(Beginning of Exercise passage)

The idea is to take "biggest hits of the past ten years" — like "Three Coins" — and put them through the Conniff-grinder, which processes familiar songs into bright, incredibly perky instrumentals. Check out "Tammy."

My favorite rendition was "Unchained Melody," which you can listen to here. If you're used to The Righteous Brothers' achingly soulful version, you might find this hilarious or awesomely refreshing. Since, as noted, the words are never sung, you can use this as a karaoke background track, perhaps inspired to revise the words to fit the very cheerful instrumentation:
Time goes by so quickly
But time can't mean too much
Are you still mine?
I need your love
If not your love
Some other love for me!
Oh, my love, my darling
I'm hungry for some lunch
It is lunch tiiiiiime!

(End of Exercise passage)
(Beginning of Data section)

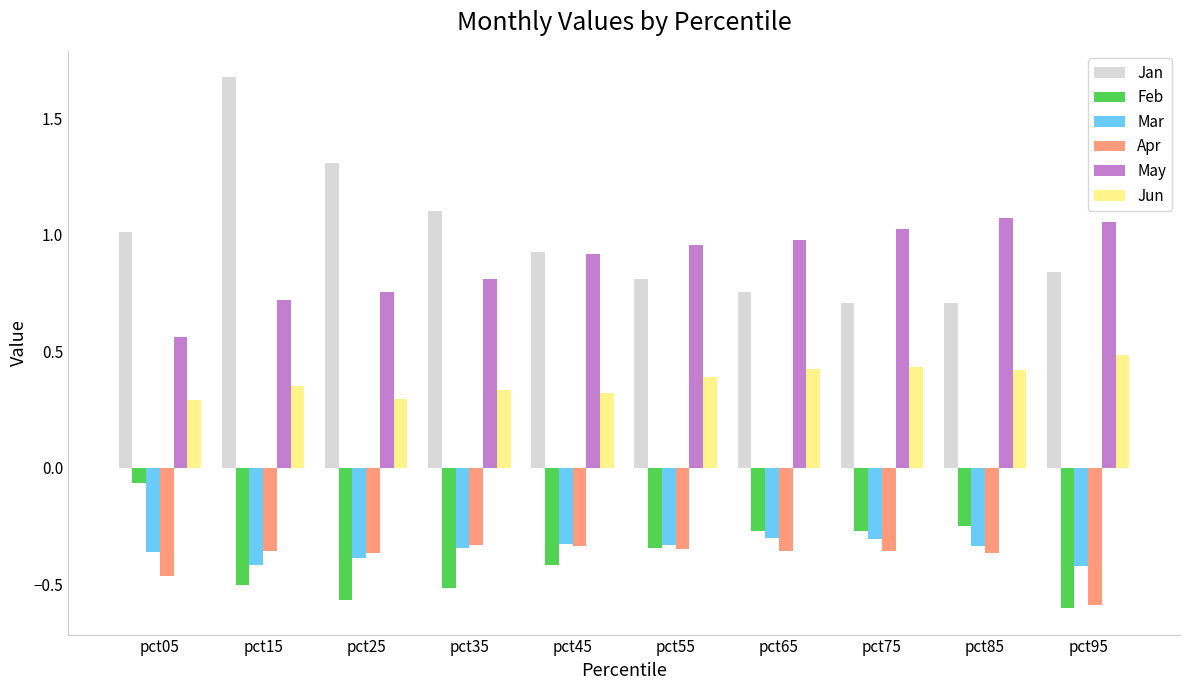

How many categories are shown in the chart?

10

(End of Data section)
(Beginning of Data section)

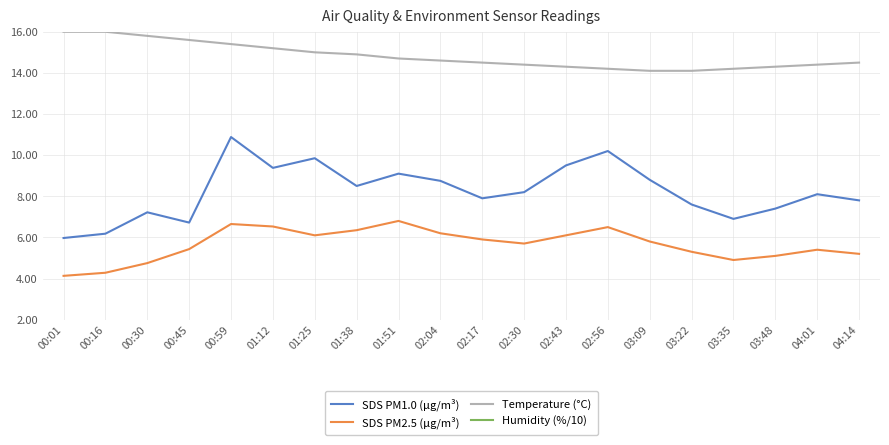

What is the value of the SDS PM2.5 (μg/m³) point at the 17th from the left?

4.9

(End of Data section)

— Check your understanding —
1. List every song title named in the passage about the Conniff instrumentals.
2. Extend the passage about the Conniff instrumentals, picking up after its final line.

— Replies —
1.
"Three Coins"
"Tammy"
"Unchained Melody"

2.
Like both of my parents, Ray Conniff served in the U.S. Army in World War II.  I was 9 years old when this album came out, and I conveniently avoided living through the Depression and WWII, so I was in no position to understand the emotional impact this music had on the people it was designed for. When I look at the 1960 Top 100, I remember liking "The Twist," "Cathy's Clown," "Running Bear," "Puppy Love," "Ally-oop," "Chain Gang," and "Itsy Bitsy Teenie Weenie Yellow Polkadot Bikini." I liked the singers and the words of these songs (whether I knew what a chain gang was or not, I got "Give me water! I'm thirsty!").

But my father enjoyed the wordless Conniff, who explained his musical revelation like this:
"One time I was recording an album with Mitch Miller - we had a big band and a small choir. I decided to have the choir sing along with the big band using wordless lyrics. The women were doubled with the trumpets and the men were doubled with the trombones. In the booth Mitch was totally surprised and excited at how well it worked."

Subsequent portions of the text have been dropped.